According to the Vatican source, Müller and the competent priests working alongside him in the Curia were "dismissed by Pope Francis because they all had tried to follow loyally the Church's standing rules concerning abusive clergymen."
One example cited is the case of Don Mauro Inzoli, a priest who had been found guilty of abusing boys as young as 12. Historian Henry Sire writes in his book "The Dictator Pope" that, despite Inzoli being convicted by an ecclesiastical court of abusing minors in 2012, Pope Francis reduced Inzoli's sentence by reinstating his priestly functions while admonishing him with a "lifetime of prayer." Inzoli had also been ordered "to stay away from children, [while] giving him permission to celebrate Mass privately."
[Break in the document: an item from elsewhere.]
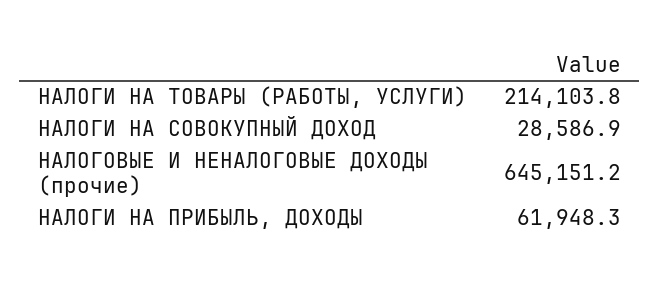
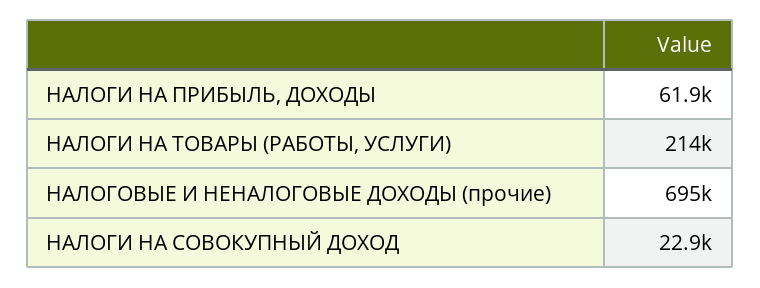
НАЛОГИ НА СОВОКУПНЫЙ ДОХОД: 28586.9 -> 22900
НАЛОГОВЫЕ И НЕНАЛОГОВЫЕ ДОХОДЫ (прочие): 645151.2 -> 695000

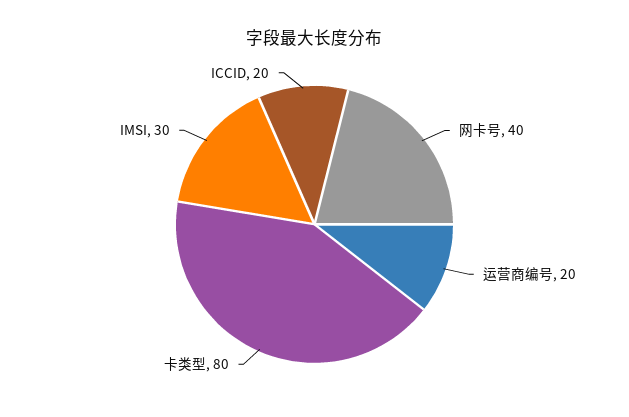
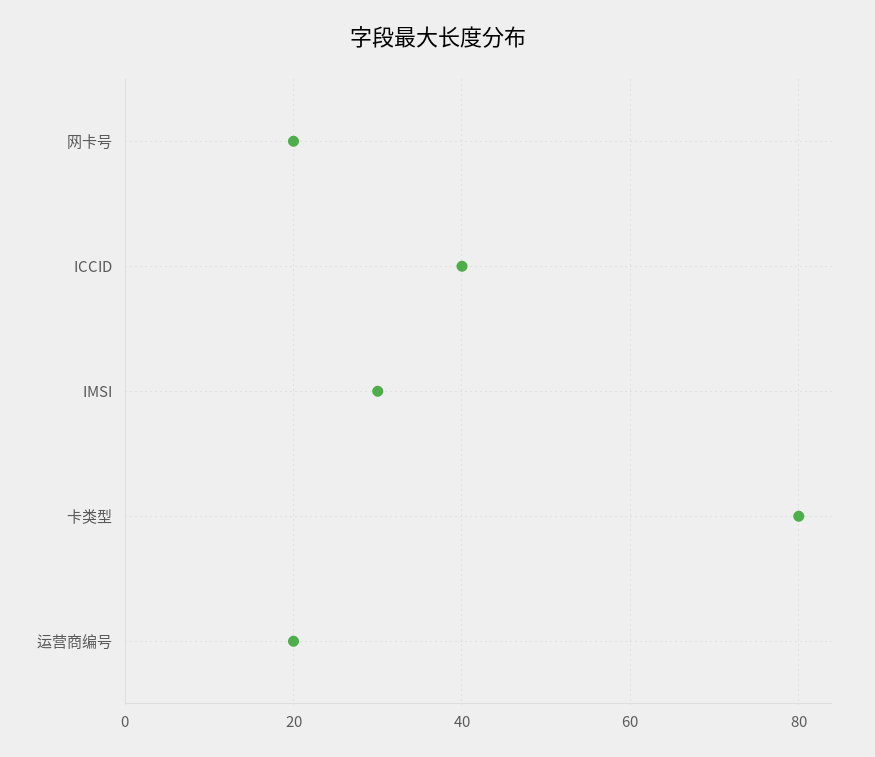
网卡号: 40 -> 20
ICCID: 20 -> 40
However, none of those (inarguably lax) terms were respected, according to Michael Dougherty. By 2015, Inzoli had returned to public ministry and even participated at a conference on the family in Lombardy, Italy. Only when an Italian court sentenced Inzoli to nine months in prison for the abuse of minors did the Vatican call for a new canonical trial against the disgraced prelate.
"Cardinal Müller [as Prefect of the Congregation for the Doctrine of the Faith (CDF)] had always decidedly and most sharply followed up on these abuse cases, and that is why he was dismissed, just as his three good collaborators [the three CDF priests] were also dismissed," The Vatican source told LifeSiteNews.
In "The Dictator Pope," Henry Sire described an atmosphere in which the Pope's emphasis on "mercy" would allow abusive prelates to have sanctions lifted on them. Such was not the policy under Benedict XVI, who rarely granted clemency to abusive prelates:
It was rumored that Francis intended to revert competence for sex abuse cases from Cardinal Müller at the Congregation for the Doctrine of the Faith to the Rota and Congregation for Clergy. Instead, Francis merely changed personnel. He summarily removed two Congregation for the Doctrine of the Faith staffers in charge of handling sex abuse cases (declining to give any reasons to Cardinal Müller) and then dismissed Müller himself as prefect of the Congregation for the Doctrine of the Faith in July 2017
Winfield wrote that "two canon lawyers and a church official" told her the pope’s emphasis on "mercy" had created an environment in which "several" priests under canonical sanctions imposed by the CDF had appealed successfully to Francis for clemency through powerful curial connections. The unnamed official noted that such appeals had rarely been successful with Benedict XVI, who had removed over 800 priests from ministry.
The Vatican source also confirmed the testimony of Archbishop Vigano that Pope Benedict XVI did put restrictions on the sexually abusive Cardinal McCarrick, which other prelates in the Vatican were aware of.